Overall Survival Rate:
According to the study, 52% of Indian patients with cervical cancer were alive at the end of the study period. When compared to the 46% survival rate found in the SurvCan survey-3, this indicates an improvement of about 6%.
The survival rates in India’s various regions varied significantly. Notably, with a survival rate of 61.5%, the Ahmedabad urban register led the way, followed by Thiruvananthapuram (58.8%) and Kollam (56.1%). Tripura, on the other hand, gave a lower survival rate of 31.6%. This suggests that there are regional differences in survival rates.
Factors Influencing Survival Rates:
The study identified several factors that influenced the survival rates of cervical cancer patients in India. These factors included:
- Access to diagnostic services: Availability of early detection and diagnostic services plays a crucial role in improving survival rates.
- Effective treatment: Access to effective treatments and medical interventions is essential for better outcomes.
- Distance from clinical care facilities: Proximity to healthcare facilities is important, as longer distances may lead to delays in seeking treatment.
- Travel costs: The financial burden of traveling to healthcare facilities can affect a patient’s ability to access treatment.

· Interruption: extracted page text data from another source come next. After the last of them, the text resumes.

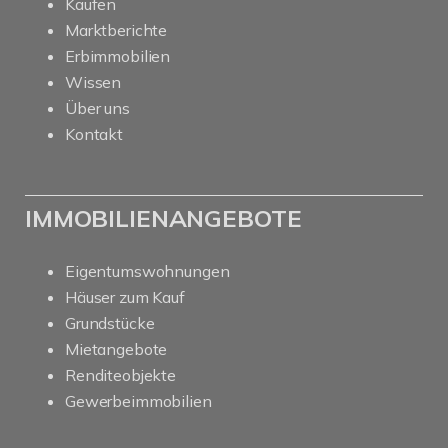
Kaufen
Marktberichte
Erbimmobilien
Wissen
Über uns
Kontakt
IMMOBILIENANGEBOTE
Eigentumswohnungen
Häuser zum Kauf
Grundstücke
Mietangebote
Renditeobjekte
Gewerbeimmobilien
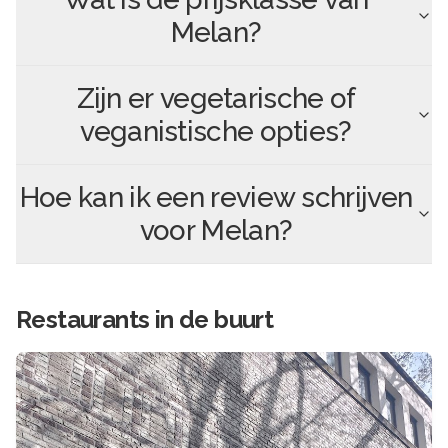
Melan
?
Zijn er vegetarische of
veganistische opties?
Hoe kan ik een review schrijven
voor
Melan
?
Restaurants in de buurt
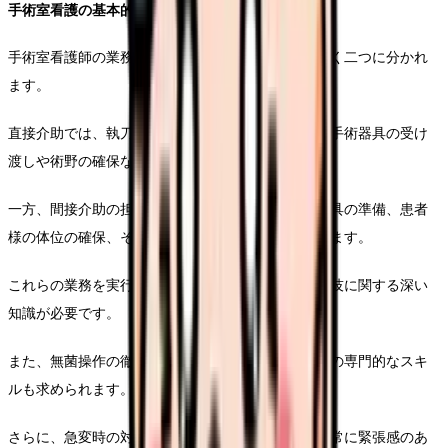
手術室看護の基本的な業務と役割
手術室看護師の業務は、直接介助と間接介助の大きく二つに分かれ
ます。
直接介助では、執刀医の勝手で手術の補助を行い、手術器具の受け
渡しや術野の確保などを行います。
一方、間接介助の担当では、手術に必要な器具や器具の準備、患者
様の体位の確保、そして術中の安全管理などを行います。
これらの業務を実行するためには、解剖学や手術手技に関する深い
知識が必要です。
また、無菌操作の徹底や感染管理など、手術室特有の専門的なスキ
ルも求められます。
さらに、急変時の対応や、麻酔科医との連携など、常に緊張感のあ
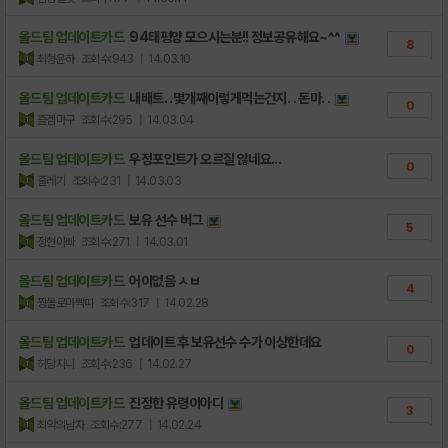
올드팀 업데이트카드
94태평양 모으시는분!! 정보공유해요~^^
8
최형윤하
조회수:943
| 14.03.10
올드팀 업데이트카드
내배트. .몇개째이렇게먹는건지. . 돈마. .
0
즐겜마구
조회수:295
| 14.03.04
올드팀 업데이트카드
우정포인트가 오르질 않네요...
0
줄레기
조회수:231
| 14.03.03
올드팀 업데이트카드
보유 선수 버그
5
정현아빠
조회수:271
| 14.03.01
올드팀 업데이트카드
어이없음 ㅅㅂ
4
짱돌로마빡따
조회수:317
| 14.02.28
올드팀 업데이트카드
업데이트 후 보유선수 수가 이상한데요
0
허당지니
조회수:236
| 14.02.27
올드팀 업데이트카드
진정한 유령이아디
3
최악의남자
조회수:277
| 14.02.24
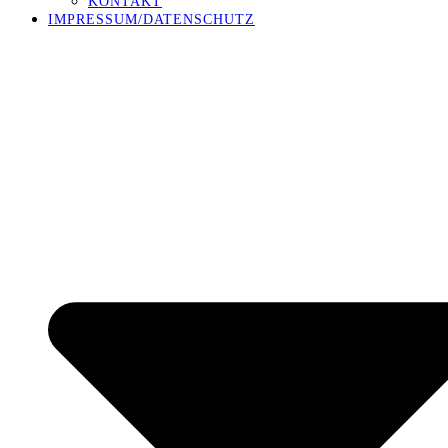
KONTAKT
IMPRESSUM/DATENSCHUTZ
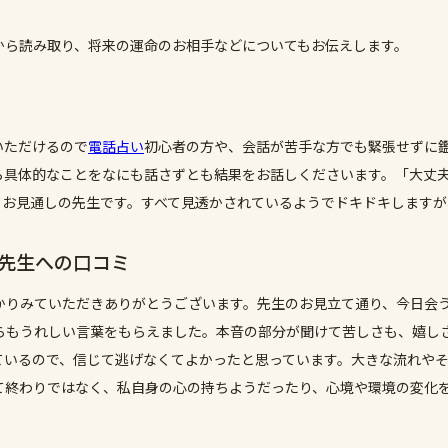
から読み取り、将来の運命のお相手などについてもお伝えします。
いただけるので
電話占い
初心者の方や、会話が苦手な方でも緊張せずに
ら具体的なことをなにも話さずとも結果をお話しくださいます。「大丈
てお見通しの先生です。すべて見透かされているようでドキドキします
)先生への口コミ
かりみていただきありがとうございます。先生のお見立て通り、今日会
らもうれしい言葉をもらえました。本音の部分が聞けて苦しさも、嬉し
ているので、信じて逃げなくてよかったと思っています。大きな流れや
て終わりではなく、私自身の心の持ちようだったり、心境や環境の変化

- Co-morbidities: The presence of other medical conditions (co-morbidities) may impact the overall health and response to cancer treatment.
- Poverty: Socioeconomic factors, including poverty, can limit a patient’s ability to access healthcare services.
Overall, the study emphasizes how critical it is to address regional differences in survival rates and enhance cervical cancer patients’ access to healthcare, early detection, and efficient treatment in India. It emphasizes the necessity of all-encompassing initiatives to lower the incidence of cervical cancer and enhance patient outcomes, particularly in underprivileged areas.